Assigned task:
Can you rewrite every item below, with "has a value of" swapped for "is equal to" and nothing else changed? Leave the pictures out.

Records shown:

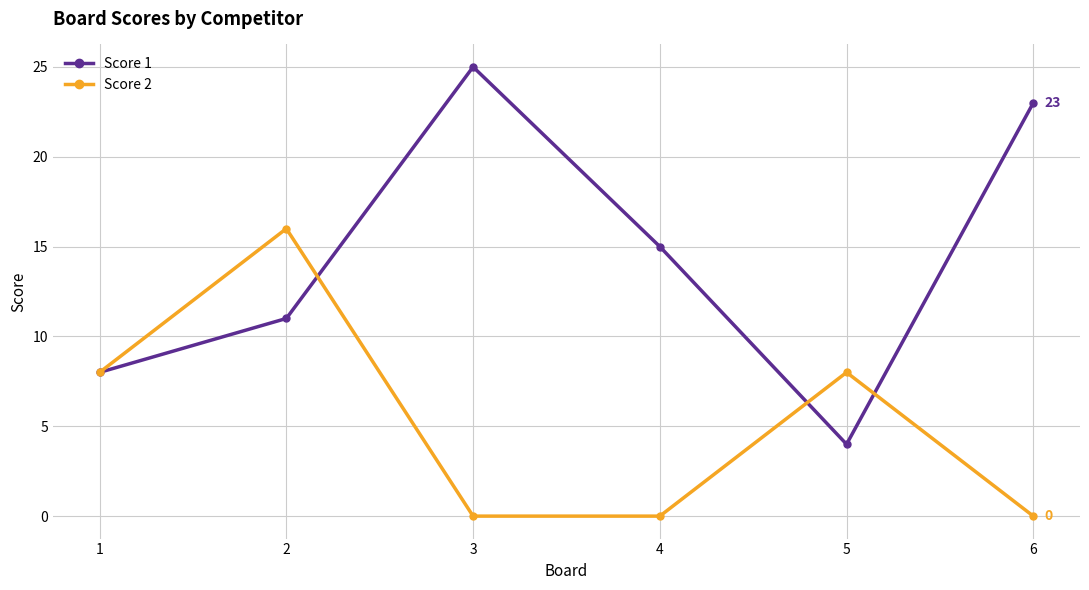

True or false: Score 1 has a value of 4 at 5.

True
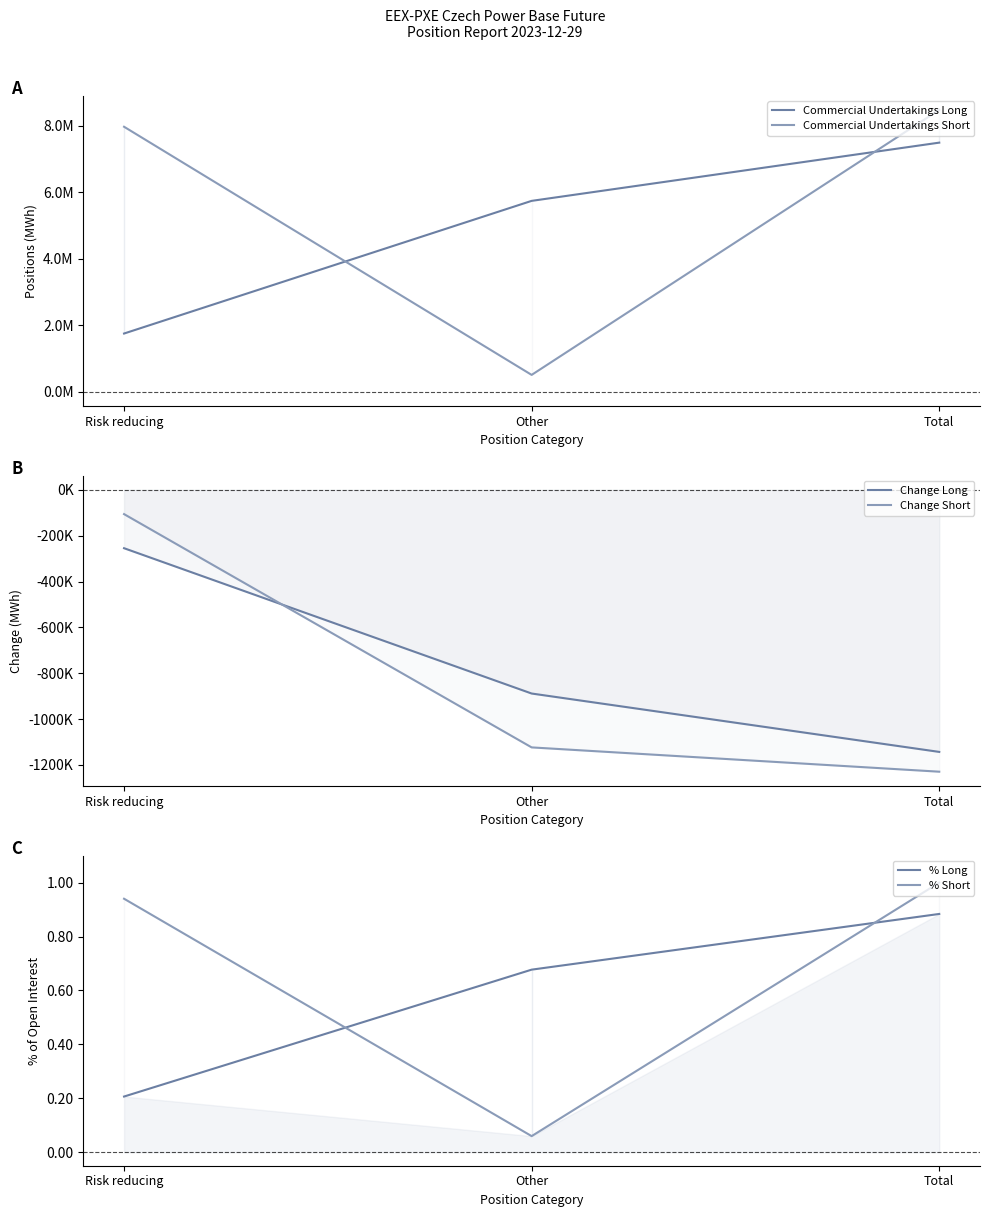

Is it true that % Short equals 0.3 at Risk reducing?

False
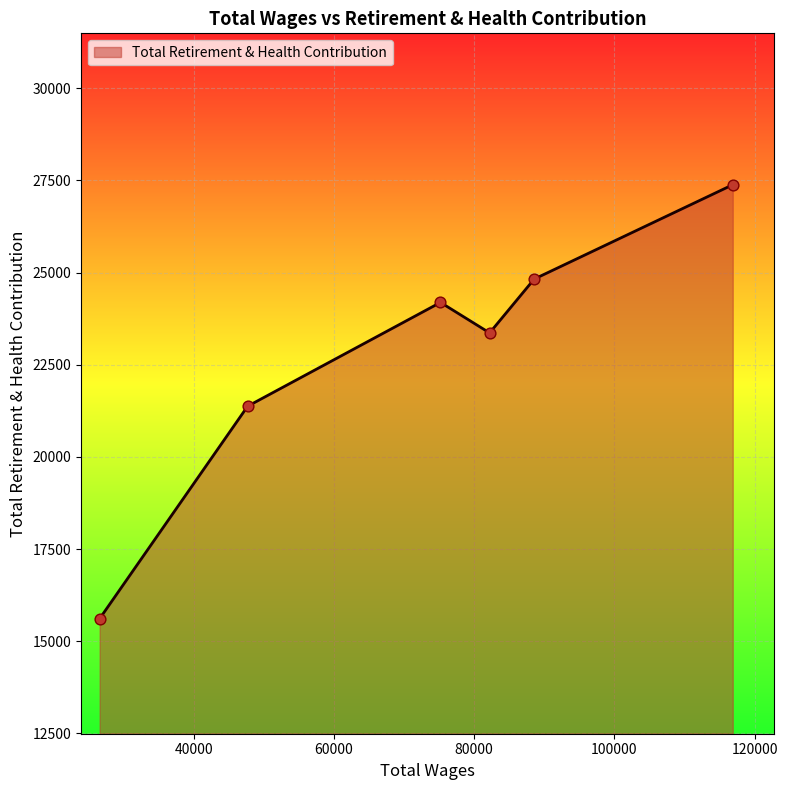

How many interior local valleys (lower than both neighbors) does the data have?

1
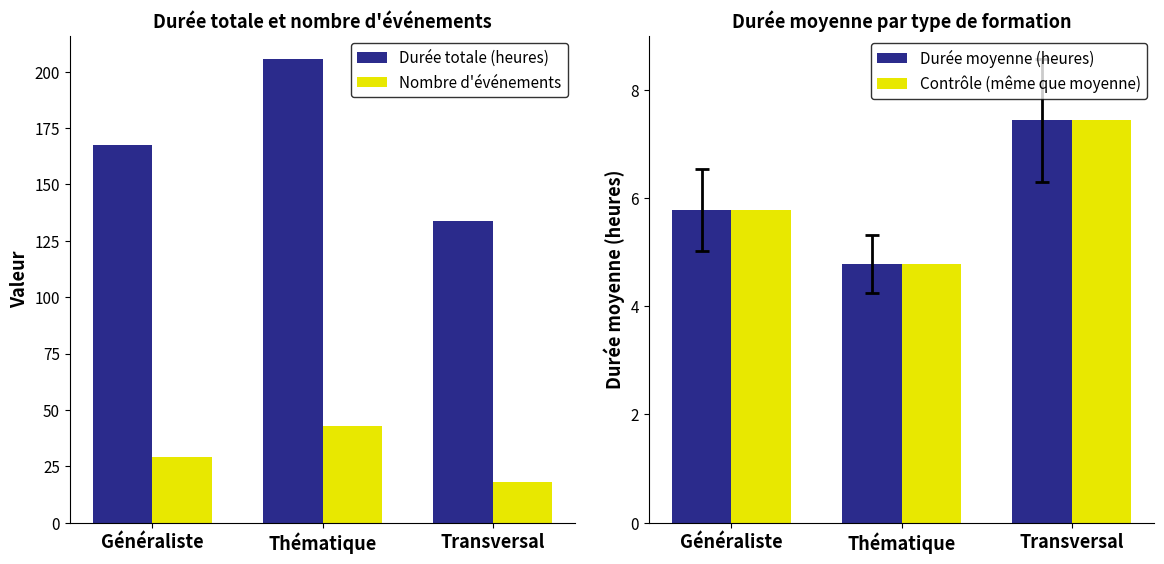

True or false: Durée moyenne (heures) has a value of 4.7 at Transversal.

False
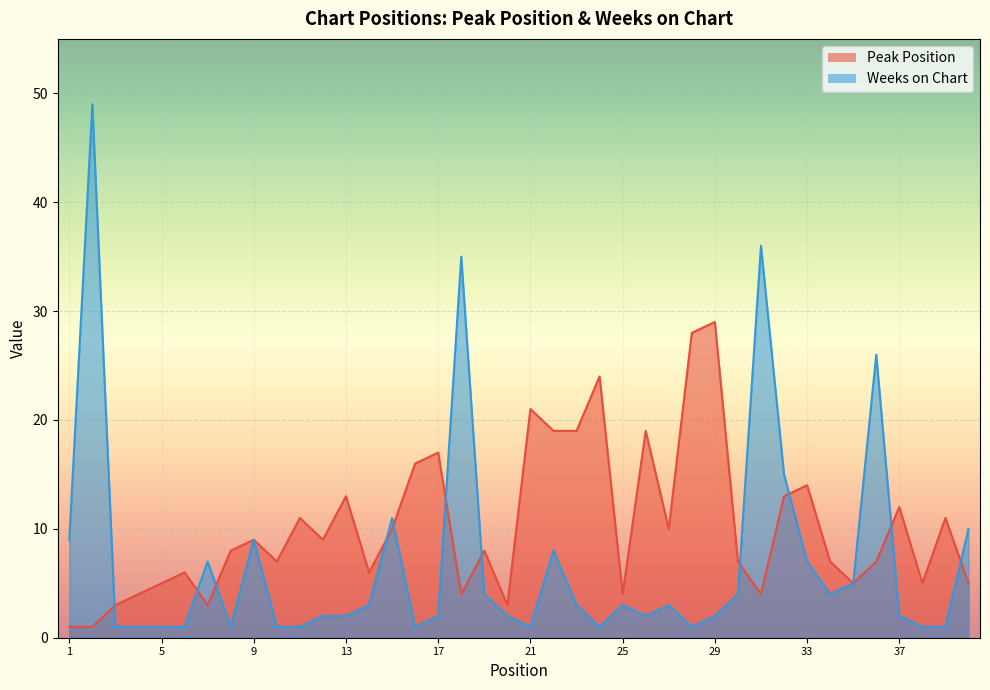

Reading left to right, list all the values displayed in this chart.

Peak Position: 1=1	2=1	3=3	4=4	5=5	6=6	7=3	8=8	9=9	10=7	11=11	12=9	13=13	14=6	15=10	16=16	17=17	18=4	19=8	20=3	21=21	22=19	23=19	24=24	25=4	26=19	27=10	28=28	29=29	30=7	31=4	32=13	33=14	34=7	35=5	36=7	37=12	38=5	39=11	40=5
Weeks on Chart: 1=9	2=49	3=1	4=1	5=1	6=1	7=7	8=1	9=9	10=1	11=1	12=2	13=2	14=3	15=11	16=1	17=2	18=35	19=4	20=2	21=1	22=8	23=3	24=1	25=3	26=2	27=3	28=1	29=2	30=4	31=36	32=15	33=7	34=4	35=5	36=26	37=2	38=1	39=1	40=10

Output:
True or false: Score 1 is equal to 4 at 5.

True

Is it true that % Short equals 0.3 at Risk reducing?

False

How many interior local valleys (lower than both neighbors) does the data have?

1

True or false: Durée moyenne (heures) is equal to 4.7 at Transversal.

False

Reading left to right, list all the values displayed in this chart.

Peak Position: 1=1	2=1	3=3	4=4	5=5	6=6	7=3	8=8	9=9	10=7	11=11	12=9	13=13	14=6	15=10	16=16	17=17	18=4	19=8	20=3	21=21	22=19	23=19	24=24	25=4	26=19	27=10	28=28	29=29	30=7	31=4	32=13	33=14	34=7	35=5	36=7	37=12	38=5	39=11	40=5
Weeks on Chart: 1=9	2=49	3=1	4=1	5=1	6=1	7=7	8=1	9=9	10=1	11=1	12=2	13=2	14=3	15=11	16=1	17=2	18=35	19=4	20=2	21=1	22=8	23=3	24=1	25=3	26=2	27=3	28=1	29=2	30=4	31=36	32=15	33=7	34=4	35=5	36=26	37=2	38=1	39=1	40=10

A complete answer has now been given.